1. Autonomía de la autoridad electoral. Los partidos, los candidatos y las coaliciones formales e informales que se generan para contender en las elecciones, son creaturas poderosas, con recursos, enorme visibilidad pública, redes de relaciones, que desatan de manera natural confrontaciones agudas. De eso tratan los comicios. Pues bien, precisamente por su centralidad, por su importancia, por su gravitación en la vida nacional, requieren de un organizador y un árbitro que se coloque por encima de esas pasiones y sea capaz de ofrecer garantías de imparcialidad a todos.

2. Necesidad del consenso. Por tratarse de las reglas del juego es imprescindible que tengan el mayor apoyo posible. Las mejores reformas electorales han sido las que surgen del acuerdo entre los partidos enfrentados. Manteniendo sus diferencias lograron conformar un cuadro normativo que les ofrecía garantías a todos. Una legislación facciosa en esta materia, avalada solo por uno o unos actores, con la exclusión de otros, no presagiaría nada bueno. Recordemos que la legislación debe ser el punto de partida para que las elecciones cumplan con la estratégica función de legitimar a los gobernantes y legisladores y permitir que la mecánica de mayoría y minorías tenga todas las condiciones para su reproducción.
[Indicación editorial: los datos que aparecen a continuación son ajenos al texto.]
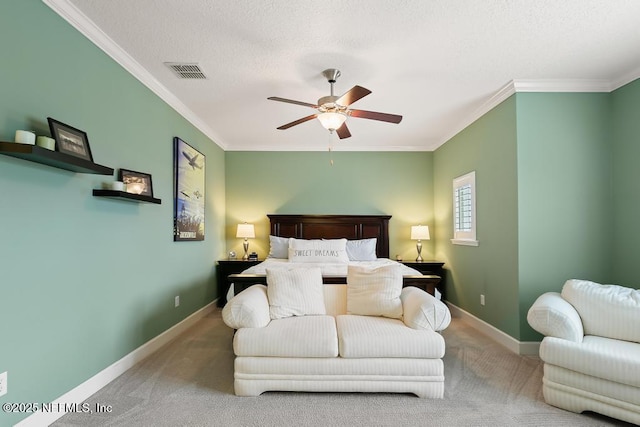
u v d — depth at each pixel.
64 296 1.96
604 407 1.87
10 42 1.65
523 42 2.38
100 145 2.30
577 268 2.96
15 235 1.65
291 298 2.55
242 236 4.97
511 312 3.09
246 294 2.46
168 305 3.29
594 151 2.99
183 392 2.21
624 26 2.19
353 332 2.21
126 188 2.52
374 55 2.55
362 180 5.30
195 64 2.70
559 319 2.09
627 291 2.27
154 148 3.03
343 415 1.95
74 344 2.03
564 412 1.99
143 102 2.85
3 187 1.59
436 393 2.15
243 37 2.32
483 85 3.09
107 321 2.35
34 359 1.75
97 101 2.27
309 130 4.50
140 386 2.29
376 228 5.17
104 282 2.32
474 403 2.09
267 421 1.89
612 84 2.96
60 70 1.96
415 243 5.24
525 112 3.02
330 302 2.82
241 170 5.28
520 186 3.00
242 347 2.16
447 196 4.70
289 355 2.16
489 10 2.03
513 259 3.06
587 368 1.91
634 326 2.10
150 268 2.95
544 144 3.00
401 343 2.15
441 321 2.25
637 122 2.75
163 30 2.24
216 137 4.76
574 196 2.98
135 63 2.65
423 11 2.04
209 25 2.18
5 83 1.62
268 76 2.90
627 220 2.82
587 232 2.96
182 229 3.56
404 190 5.30
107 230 2.35
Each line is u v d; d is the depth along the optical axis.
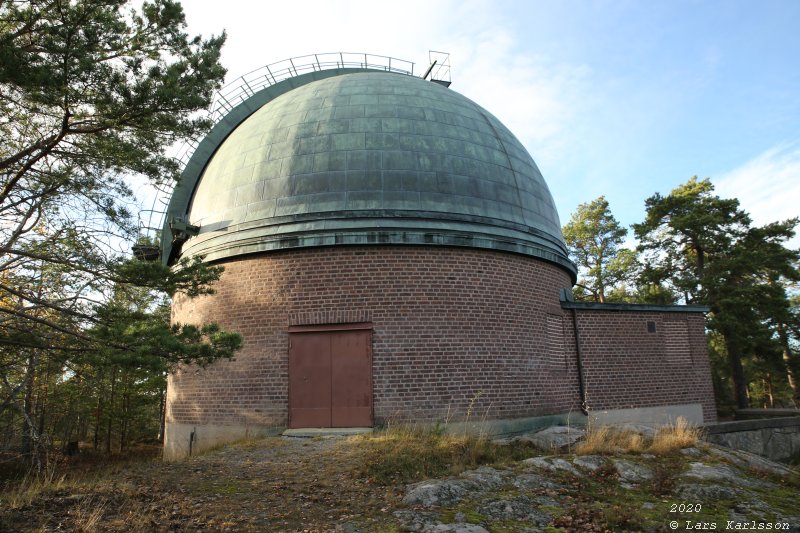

3. Garantías a las minorías. Las 8 reformas electorales desde 1977 han sido producto de exigencias planteadas por las oposiciones. El acicate de las mismas fueron reclamos diversos como por ejemplo incluir a los excluidos o contar con una autoridad imparcial o un terreno de juego parejo. Hoy, llama la atención que desde el poder se active el resorte reformador sin siquiera hacer alusión a las probables exigencias de las minorías.

4. A lo largo de los años las instituciones electorales han conformado un funcionariado profesional que constituye la columna vertebral de las mismas. No preservar y fortalecer esas destrezas sería un error de enormes dimensiones.

5. La construcción de condiciones equitativas para la contienda fue fruto de un largo proceso. Erosionarlas, desequilibrar el terreno de juego, tendría costos políticos mayores. Se anuncia la reducción en un 50 por ciento del financiamiento público a los partidos. Sabemos que la mayor parte de ese financiamiento se distribuye según los votos alcanzados en la última elección. Con la fórmula propuesta, “casualmente” solo el partido en el gobierno incrementaría su financiamiento, mientras el resto vería disminuir sus ingresos. Si se quiere hacer ahorros, ¿por qué no tomarle la palabra al consejero presidente del INE, Lorenzo Córdova, que propuso transitar hacia el voto electrónico?

6. Establecer como criterio rector de la reforma el “costo de las elecciones” es no hacerse cargo del papel estratégico que juegan para la convivencia de la diversidad y la paz social. Por supuesto que se pueden hacer ahorros, pero no a costa de lo sustantivo.

7. Pero si los legisladores quieren reformar, ¿por qué no hacer realidad una añeja aspiración democrática: lograr la representación proporcional estricta entre votos y escaños? Es decir, que si un partido obtiene el 20 por ciento de los votos tenga el 20 por ciento de los asientos. Para ello, no sería necesario modificar el modelo que combina diputados uni y plurinominales, solo ajustar la fórmula de asignación de los segundos.